The branch
function allows the user to define multiple analysis options for a particular step
in the analysis.
Arguments
- parameter
A string to identify the branch. Each branch is characterised using a parameter which takes different options.
- ...
Different options for completing a particular step in the analysis. Each option is declared as <option_name> ~ <option_calculation>. See examples for more details.
- .options
Declare a continuous value as the option of a parameter using a sequence (see examples for details), and the expanded sequence will be included as options for that parameter in the multiverse.
Details
For every step in the analysis, there may be more than one analysis option.
We use branch
to declare these different analysis options. Each branch is
characterised by a parameter. The first argument passed into the branch is the parameter.

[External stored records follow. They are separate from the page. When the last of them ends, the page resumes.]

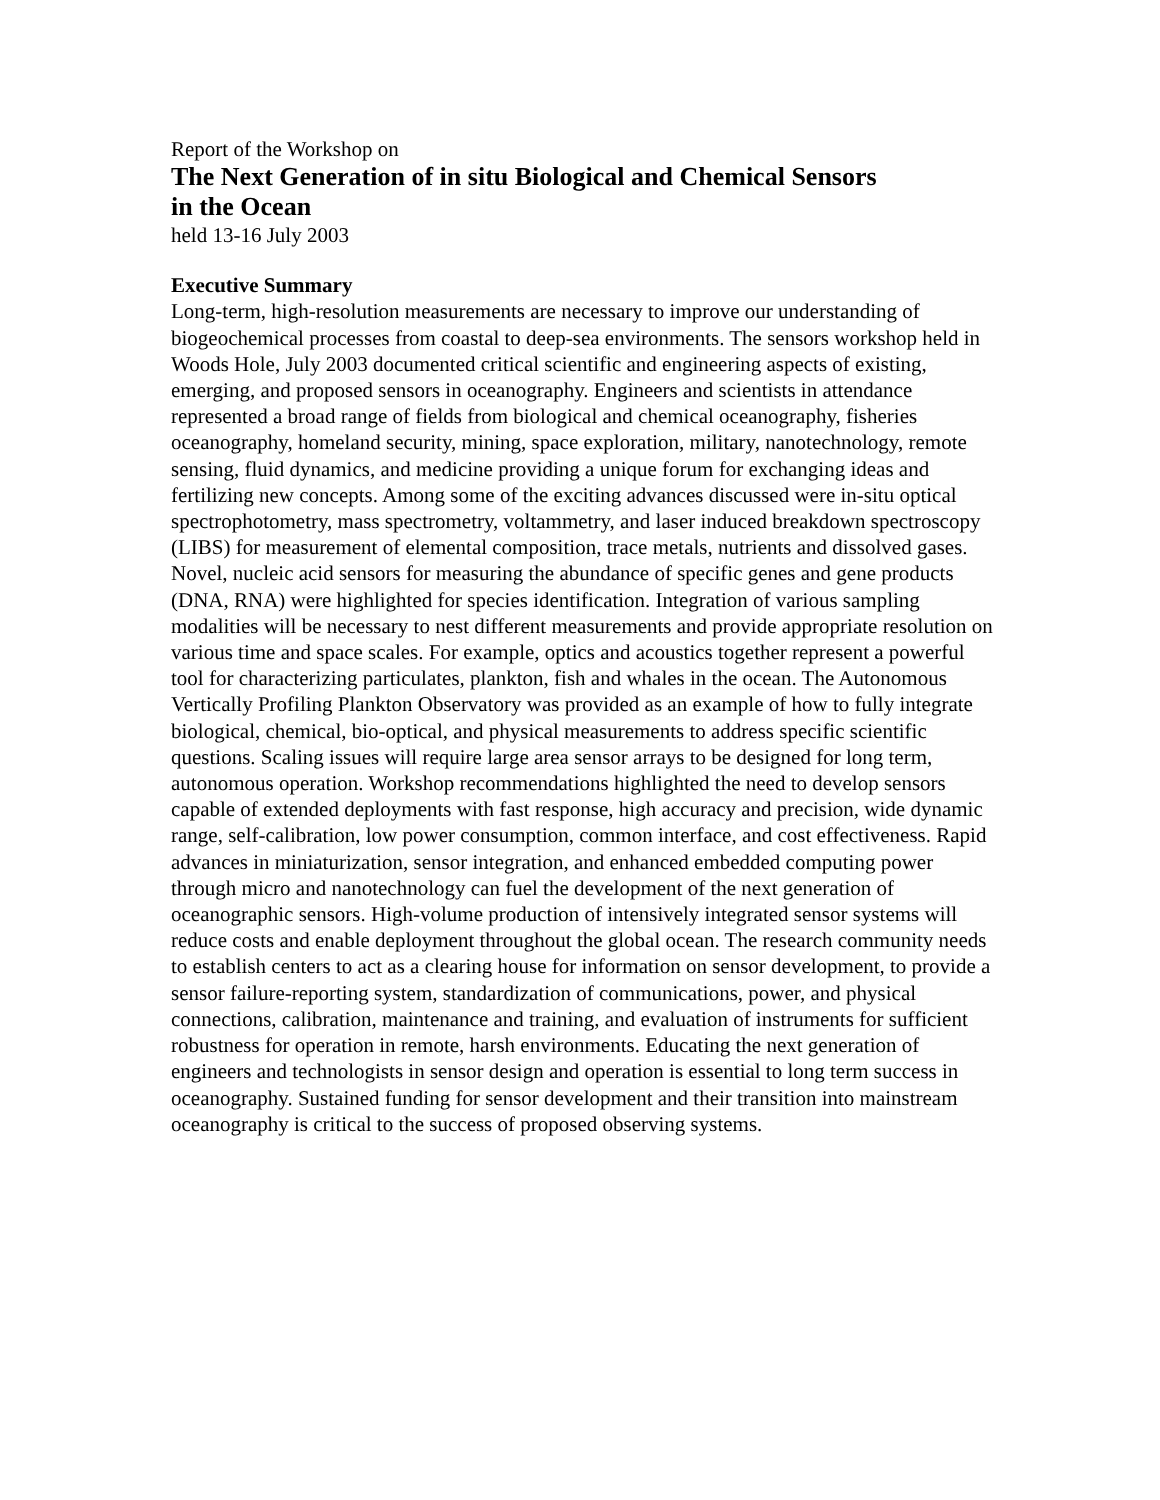Report of the Workshop on
The Next Generation of in situ Biological and Chemical Sensors
in the Ocean
held 13-16 July 2003
Executive Summary
Long-term, high-resolution measurements are necessary to improve our understanding of biogeochemical processes from coastal to deep-sea environments. The sensors workshop held in Woods Hole, July 2003 documented critical scientific and engineering aspects of existing, emerging, and proposed sensors in oceanography. Engineers and scientists in attendance represented a broad range of fields from biological and chemical oceanography, fisheries oceanography, homeland security, mining, space exploration, military, nanotechnology, remote sensing, fluid dynamics, and medicine providing a unique forum for exchanging ideas and fertilizing new concepts. Among some of the exciting advances discussed were in-situ optical spectrophotometry, mass spectrometry, voltammetry, and laser induced breakdown spectroscopy (LIBS) for measurement of elemental composition, trace metals, nutrients and dissolved gases. Novel, nucleic acid sensors for measuring the abundance of specific genes and gene products (DNA, RNA) were highlighted for species identification. Integration of various sampling modalities will be necessary to nest different measurements and provide appropriate resolution on various time and space scales. For example, optics and acoustics together represent a powerful tool for characterizing particulates, plankton, fish and whales in the ocean. The Autonomous Vertically Profiling Plankton Observatory was provided as an example of how to fully integrate biological, chemical, bio-optical, and physical measurements to address specific scientific questions. Scaling issues will require large area sensor arrays to be designed for long term, autonomous operation. Workshop recommendations highlighted the need to develop sensors capable of extended deployments with fast response, high accuracy and precision, wide dynamic range, self-calibration, low power consumption, common interface, and cost effectiveness. Rapid advances in miniaturization, sensor integration, and enhanced embedded computing power through micro and nanotechnology can fuel the development of the next generation of oceanographic sensors. High-volume production of intensively integrated sensor systems will reduce costs and enable deployment throughout the global ocean. The research community needs to establish centers to act as a clearing house for information on sensor development, to provide a sensor failure-reporting system, standardization of communications, power, and physical connections, calibration, maintenance and training, and evaluation of instruments for sufficient robustness for operation in remote, harsh environments. Educating the next generation of engineers and technologists in sensor design and operation is essential to long term success in oceanography. Sustained funding for sensor development and their transition into mainstream oceanography is critical to the success of proposed observing systems.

All the other arguments passed into branch are the different analysis options corresponding to that parameter (that particular step in the analysis process). Naturally, at least two or more options should be declared. Thus, the branch function will provide a warning if the total number arguments passed is less than three.
Please refer to vignette("branch")
for more details on how to use this function to
create a complete multiverse analysis.
Examples
# \donttest{
library(dplyr)
#>
#> Attaching package: ‘dplyr’
#> The following objects are masked from ‘package:stats’:
#>
#> filter, lag
#> The following objects are masked from ‘package:base’:
#>
#> intersect, setdiff, setequal, union
# Example 1: declaring multiple options for a data processing step
set.seed(123)
x = rnorm(100, 30, 10)
# Say that you have a variable, x. You want to discretise this variable into two ordinal
# categories — high (if x >= 30) and low (if x < 30). However, another researcher might argue
# for discretising this variable into three ordinal categories — high (if x >= 40),
# medium (if 20 <= x < 40), and low (if x < 20).
M.1 = multiverse() # create a new multiverse object
inside(M.1, {
y = branch(discretisation,
"two_levels" ~ ifelse(x < 30, "low", "high"),
"three_levels" ~ ifelse(x < 20, "low", ifelse(x > 40, "high", "medium"))
)
})
# Example 2: using branch with tidyverse and `%>%`
# Let’s say that we have some data which indicates the amount of time spent by a user
# in four different conditions which are indexed 1, 2, 3 and 4
# (the modality column in the following dataset).
# We will first load the data and convert the column into factor from integer.
data("userlogs")
data.userlogs.raw = userlogs %>%
mutate( modality = factor(modality) ) %>%
arrange( modality )
M.2 = multiverse() # create a new multiverse object
inside(M.2, {
df = data.userlogs.raw %>%
select(modality, duration) %>%
mutate( duration = branch( data_transform,
"none" ~ duration,
"log" ~ log(duration)))
})
# Example 3: using branch with tidyverse and `%>%`
# Consider a scenario where there are more than one alternatives to
# identifying and removing outliers
data("hurricane")
M.3 = multiverse()
# here, we perform a `filter` operation in the multiverse
inside(M.3, {
df.filtered = hurricane %>%
filter(branch(death_outliers,
"no_exclusion" ~ TRUE,
"most_extreme" ~ name != "Katrina",
"two_most_extreme" ~ !(name %in% c("Katrina", "Audrey"))
))
})
# Example 4: using branch as a function
# An alternate way of implementing the `branch()` function from Example 2 may be:
M.4 = multiverse()
inside(M.4, {
duration_transform = branch(data_trans,
"log-transformed" ~ log,
"un-transformed" ~ identity
)
duration = duration_transform(data.userlogs.raw$duration)
})
# Example 5: continuous option values for a parameter
M.5 = multiverse()
inside(M.5, {
branch(foo, "option1" ~ 1, .options = 1:10)
})
M.6 = multiverse()
# alternatively, we could specify how we want the vector to be expanded
# for continuous parameters
inside(M.6, {
branch(foo, "option1" ~ 1, .options = seq(0, 1, by = 0.1))
})
# }